Illusions and Solutions
All of this creates dangerous illusions amongst workers, and misses where the real solution to the problem lies. 

It spreads the mistaken idea that under capitalism, a class system in which the capitalist class has power, that apparatuses of the State such as the laws and courts, Fair Work, Work Safe, the police and so on can be made fair and independent for working people. State institutions of this kind only exist to serve the interests of the ruling capitalist class. That’s why they are so overwhelmingly rigged and useless to help working people. The very few exceptional occasions when they do seem to benefit workers only helps to further sow the illusion and deception that they are able to be “fair” and “independent”. 

In the unlikely event that the unions ever got its people into the Fair Work Commission and could use it to greatly benefit workers, it would only be a matter of time before it was blocked, corrupted, stripped of its power, or shut down by the ruling class.

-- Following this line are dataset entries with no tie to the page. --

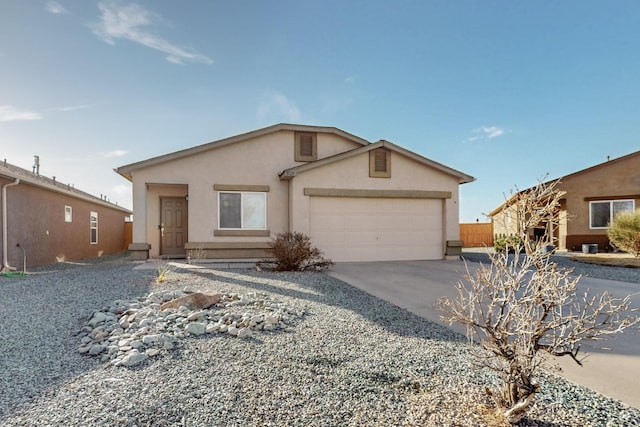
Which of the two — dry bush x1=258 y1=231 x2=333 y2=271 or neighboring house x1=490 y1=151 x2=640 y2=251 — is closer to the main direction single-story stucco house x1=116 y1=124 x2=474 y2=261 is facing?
the dry bush

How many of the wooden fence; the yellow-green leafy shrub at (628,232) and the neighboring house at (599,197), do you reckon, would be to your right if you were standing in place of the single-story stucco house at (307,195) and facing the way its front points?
0

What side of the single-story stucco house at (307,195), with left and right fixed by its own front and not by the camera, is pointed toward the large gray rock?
front

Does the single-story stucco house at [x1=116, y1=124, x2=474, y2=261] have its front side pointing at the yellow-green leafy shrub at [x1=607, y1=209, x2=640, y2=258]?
no

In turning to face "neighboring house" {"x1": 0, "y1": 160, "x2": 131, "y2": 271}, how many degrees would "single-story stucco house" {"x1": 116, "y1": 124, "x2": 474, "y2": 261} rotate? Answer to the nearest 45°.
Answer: approximately 90° to its right

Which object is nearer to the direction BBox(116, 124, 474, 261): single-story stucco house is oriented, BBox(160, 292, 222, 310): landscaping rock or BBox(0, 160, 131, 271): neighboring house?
the landscaping rock

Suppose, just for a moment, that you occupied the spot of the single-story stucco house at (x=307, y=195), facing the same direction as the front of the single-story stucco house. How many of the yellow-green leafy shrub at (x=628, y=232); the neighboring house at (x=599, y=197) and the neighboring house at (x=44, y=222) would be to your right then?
1

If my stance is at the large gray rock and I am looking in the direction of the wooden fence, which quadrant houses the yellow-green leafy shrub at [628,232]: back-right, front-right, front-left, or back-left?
front-right

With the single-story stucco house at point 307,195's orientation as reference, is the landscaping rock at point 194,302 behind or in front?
in front

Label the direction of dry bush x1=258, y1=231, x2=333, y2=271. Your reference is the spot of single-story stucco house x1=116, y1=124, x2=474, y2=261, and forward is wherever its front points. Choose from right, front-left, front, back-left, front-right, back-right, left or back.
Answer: front

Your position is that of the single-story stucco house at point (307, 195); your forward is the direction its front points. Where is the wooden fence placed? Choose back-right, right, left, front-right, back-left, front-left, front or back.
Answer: back-left

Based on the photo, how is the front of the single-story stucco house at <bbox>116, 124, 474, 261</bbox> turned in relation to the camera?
facing the viewer
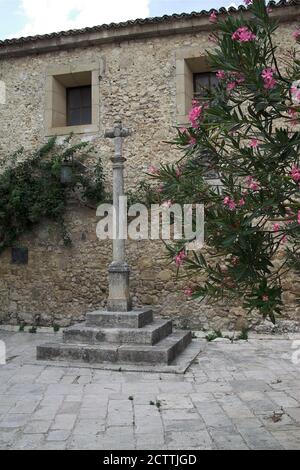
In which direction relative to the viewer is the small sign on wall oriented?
toward the camera

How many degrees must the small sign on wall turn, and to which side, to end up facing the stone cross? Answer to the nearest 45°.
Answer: approximately 45° to its left
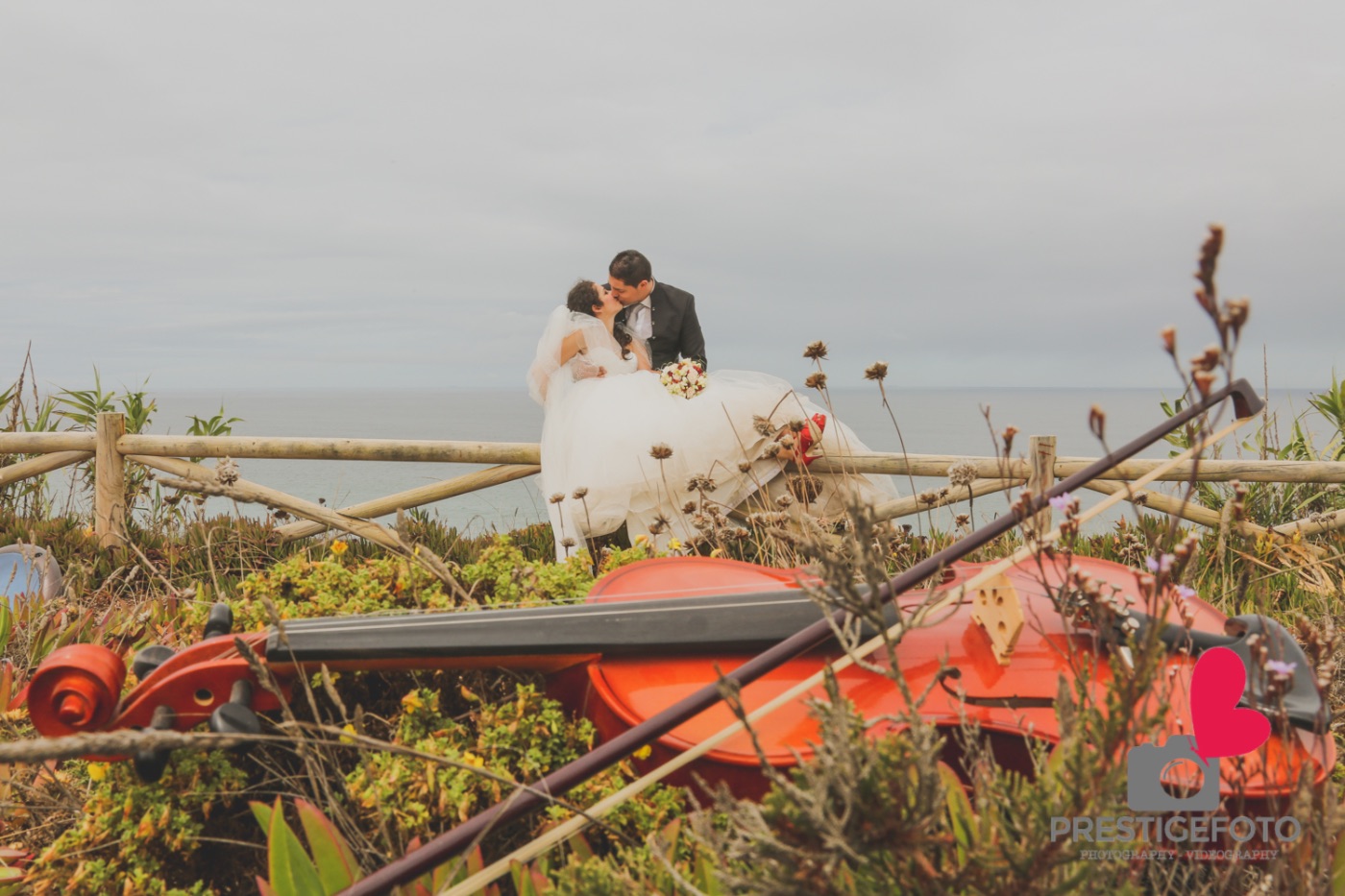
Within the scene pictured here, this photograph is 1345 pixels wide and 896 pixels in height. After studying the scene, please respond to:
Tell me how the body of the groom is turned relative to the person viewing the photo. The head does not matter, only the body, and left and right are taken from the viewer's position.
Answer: facing the viewer and to the left of the viewer

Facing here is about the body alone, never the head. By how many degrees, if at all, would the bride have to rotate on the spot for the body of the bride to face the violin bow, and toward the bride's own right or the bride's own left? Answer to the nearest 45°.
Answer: approximately 45° to the bride's own right

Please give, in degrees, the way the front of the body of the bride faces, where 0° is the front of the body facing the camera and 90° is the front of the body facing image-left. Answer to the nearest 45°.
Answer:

Just as importantly, the ACTU’s solution misses the fundamental point of how workers gains are made. Victories don’t come from so-called “independent umpires”, the courts, the politicians or the parliaments. They have always come from waves of defiant, militant and at times “illegal” struggle on the job, in the streets and in our communities. It’s through that militant struggle that workers and unions build the strength to force a change in the rules. We will never get it from begging and pleading with the bosses or the politicians. 

We need to be aiming to build the collective strength of workers. That’s where the real solution lies. We need to fight for our unions to have the power to inspect the bosses’ books to police rampant wage theft, as well as have greater rights of entry to workplaces and access to workers. We need to fight to remove the restrictions on workers to take industrial action, and the threat and intimidation of massive fines for unions and individuals who are brave enough to do so. 

In short, we need to be aiming to build the conditions for the working class to win and defend its own gains and “hold the power of big business in check” itself. We shouldn’t be seeking to rely on the benevolence of the State and it bodies like the Fair Work Commission to be a “fair independent umpire”, something it can never be as long as the capitalist class rules the system.

That’s why we raise the slogan Change the Rules, Change the System – change the rules to give workers greater ability to struggle, and change the system to one in which the working class has power in its own hands. That system is socialism, and it is the only system under which fundamental and long-term improvement to workers lives become a possibility.